Cruising around in Google Web History, two things immediately strike me.
Number one: it's useful and intuitive. Being able to snap straight into sites you've visited in the past is a time saver and, more importantly, an effort saver. And you can, in time, build up a web within a web that's personal to you.
But the other thing about Google Web History - number two, if you like - is how unobtrusive it is. It's classic Google. You're using a Google service, trampling your digital footprints all over its pristine white servers, and half the time you forget all about it. And in doing so, you proceed to give away reams of data about yourself.
If (like me) you use Googlemail and Googletalk, you'll know what I'm talking about.
Now, I'm not suggesting for a minute that Google has anything more sinister than a profit motive for getting our data on to its servers. And whenever I meet Google staff they make me feel grubby by their luminescent lack of evil. It's like hanging out with a really militant branch of the Salvation Army, but with better teeth.
However, there is a weird conundrum for today's vaguely privacy conscious, professional computer user. I express it thus: I love the functionality of Google products, but I have a vague sense of unease about the fact that Google knows more about me than my parents. And my bank manager.
And as a semi-professional scribe, it concerns me that anything I write using Googlemail falls under its copyright. The CEO of a reasonably famous tech manufacturer told me recently that his engineers used to exchange ideas and technical information over Gmail, until they looked closely at the T&Cs and realised that they were, in effect, handing over the patents.
And I'm of the generation that worries about such things. The youth of today willfully slap about their personal details with nary a care in the world.

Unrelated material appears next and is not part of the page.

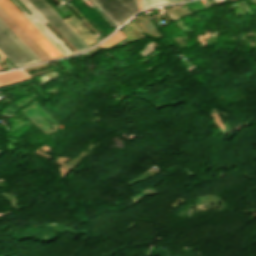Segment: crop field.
<instances>
[{"instance_id": "1", "label": "crop field", "mask_w": 256, "mask_h": 256, "mask_svg": "<svg viewBox=\"0 0 256 256\" xmlns=\"http://www.w3.org/2000/svg\"><path fill=\"white\" fill-rule=\"evenodd\" d=\"M0 8L50 57L62 54L8 1L0 0Z\"/></svg>"}, {"instance_id": "2", "label": "crop field", "mask_w": 256, "mask_h": 256, "mask_svg": "<svg viewBox=\"0 0 256 256\" xmlns=\"http://www.w3.org/2000/svg\"><path fill=\"white\" fill-rule=\"evenodd\" d=\"M29 2L62 34V36L77 50L89 47L44 0H29Z\"/></svg>"}, {"instance_id": "3", "label": "crop field", "mask_w": 256, "mask_h": 256, "mask_svg": "<svg viewBox=\"0 0 256 256\" xmlns=\"http://www.w3.org/2000/svg\"><path fill=\"white\" fill-rule=\"evenodd\" d=\"M116 25L138 10L137 0L93 1Z\"/></svg>"}, {"instance_id": "4", "label": "crop field", "mask_w": 256, "mask_h": 256, "mask_svg": "<svg viewBox=\"0 0 256 256\" xmlns=\"http://www.w3.org/2000/svg\"><path fill=\"white\" fill-rule=\"evenodd\" d=\"M0 50L16 67L35 62L1 26Z\"/></svg>"}, {"instance_id": "5", "label": "crop field", "mask_w": 256, "mask_h": 256, "mask_svg": "<svg viewBox=\"0 0 256 256\" xmlns=\"http://www.w3.org/2000/svg\"><path fill=\"white\" fill-rule=\"evenodd\" d=\"M0 19L26 44V46L41 60L49 57L0 9Z\"/></svg>"}, {"instance_id": "6", "label": "crop field", "mask_w": 256, "mask_h": 256, "mask_svg": "<svg viewBox=\"0 0 256 256\" xmlns=\"http://www.w3.org/2000/svg\"><path fill=\"white\" fill-rule=\"evenodd\" d=\"M23 114L28 117L30 120L33 121L34 124L38 125L41 130L44 132H47L49 134L57 131L53 127H51L49 124H47L40 116L39 114L34 110V108L31 106L25 110H23Z\"/></svg>"}, {"instance_id": "7", "label": "crop field", "mask_w": 256, "mask_h": 256, "mask_svg": "<svg viewBox=\"0 0 256 256\" xmlns=\"http://www.w3.org/2000/svg\"><path fill=\"white\" fill-rule=\"evenodd\" d=\"M29 79L28 76H26L21 71H14L7 74H0V87L6 86L10 84H14L23 80Z\"/></svg>"}, {"instance_id": "8", "label": "crop field", "mask_w": 256, "mask_h": 256, "mask_svg": "<svg viewBox=\"0 0 256 256\" xmlns=\"http://www.w3.org/2000/svg\"><path fill=\"white\" fill-rule=\"evenodd\" d=\"M0 25L12 36V38L36 61L40 60L15 36V34L0 20Z\"/></svg>"}, {"instance_id": "9", "label": "crop field", "mask_w": 256, "mask_h": 256, "mask_svg": "<svg viewBox=\"0 0 256 256\" xmlns=\"http://www.w3.org/2000/svg\"><path fill=\"white\" fill-rule=\"evenodd\" d=\"M124 37H126V36L121 31L118 30L114 35H112L104 43L100 44V46H102L104 49H106Z\"/></svg>"}, {"instance_id": "10", "label": "crop field", "mask_w": 256, "mask_h": 256, "mask_svg": "<svg viewBox=\"0 0 256 256\" xmlns=\"http://www.w3.org/2000/svg\"><path fill=\"white\" fill-rule=\"evenodd\" d=\"M166 0H142V9L149 8L158 4H166Z\"/></svg>"}, {"instance_id": "11", "label": "crop field", "mask_w": 256, "mask_h": 256, "mask_svg": "<svg viewBox=\"0 0 256 256\" xmlns=\"http://www.w3.org/2000/svg\"><path fill=\"white\" fill-rule=\"evenodd\" d=\"M166 12L168 13L167 15L170 17V19L172 21L178 19V17L176 16V14L173 12L172 8L166 10Z\"/></svg>"}, {"instance_id": "12", "label": "crop field", "mask_w": 256, "mask_h": 256, "mask_svg": "<svg viewBox=\"0 0 256 256\" xmlns=\"http://www.w3.org/2000/svg\"><path fill=\"white\" fill-rule=\"evenodd\" d=\"M52 123H54L56 126H60V125H58L55 121H54V119L52 118V117H50L48 114H46L38 105H37V103L36 104H34ZM60 128V127H59Z\"/></svg>"}, {"instance_id": "13", "label": "crop field", "mask_w": 256, "mask_h": 256, "mask_svg": "<svg viewBox=\"0 0 256 256\" xmlns=\"http://www.w3.org/2000/svg\"><path fill=\"white\" fill-rule=\"evenodd\" d=\"M169 1V3H173L174 2V0H168Z\"/></svg>"}, {"instance_id": "14", "label": "crop field", "mask_w": 256, "mask_h": 256, "mask_svg": "<svg viewBox=\"0 0 256 256\" xmlns=\"http://www.w3.org/2000/svg\"><path fill=\"white\" fill-rule=\"evenodd\" d=\"M177 1H181V0H175V2H177Z\"/></svg>"}, {"instance_id": "15", "label": "crop field", "mask_w": 256, "mask_h": 256, "mask_svg": "<svg viewBox=\"0 0 256 256\" xmlns=\"http://www.w3.org/2000/svg\"><path fill=\"white\" fill-rule=\"evenodd\" d=\"M2 68L0 67V70H1Z\"/></svg>"}]
</instances>
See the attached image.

It's like a friend of mine pointed out the other day: if he was to enter his teenage sons' bedroom unannounced, they'd scream the house down about 'invasion of privacy'. But both of his boys arrange their social lives almost entirely via Gmail (and Facebook). And they're more than happy to do so, leaving themselves hostages to fortune in terms of (a) what future employees will think of the information they posted in their teenage years and (b) what the future owners of Facebook and Google choose to do with that information.
Like the pensions gap, laser eye surgery and Manchester City, no-one really knows how this will turn out. But we are living in Google's world. And whether that turns out to be a dystopian nightmare of email adverts being burned on to our irises, or stylish white walls and loads of fruit for all, is in the lap of the gods. (Or Google, to give them their correct name.)
Am I bovvered? Well I'm writing this on Google Docs and contemplating posting it on Blogger, so probably not.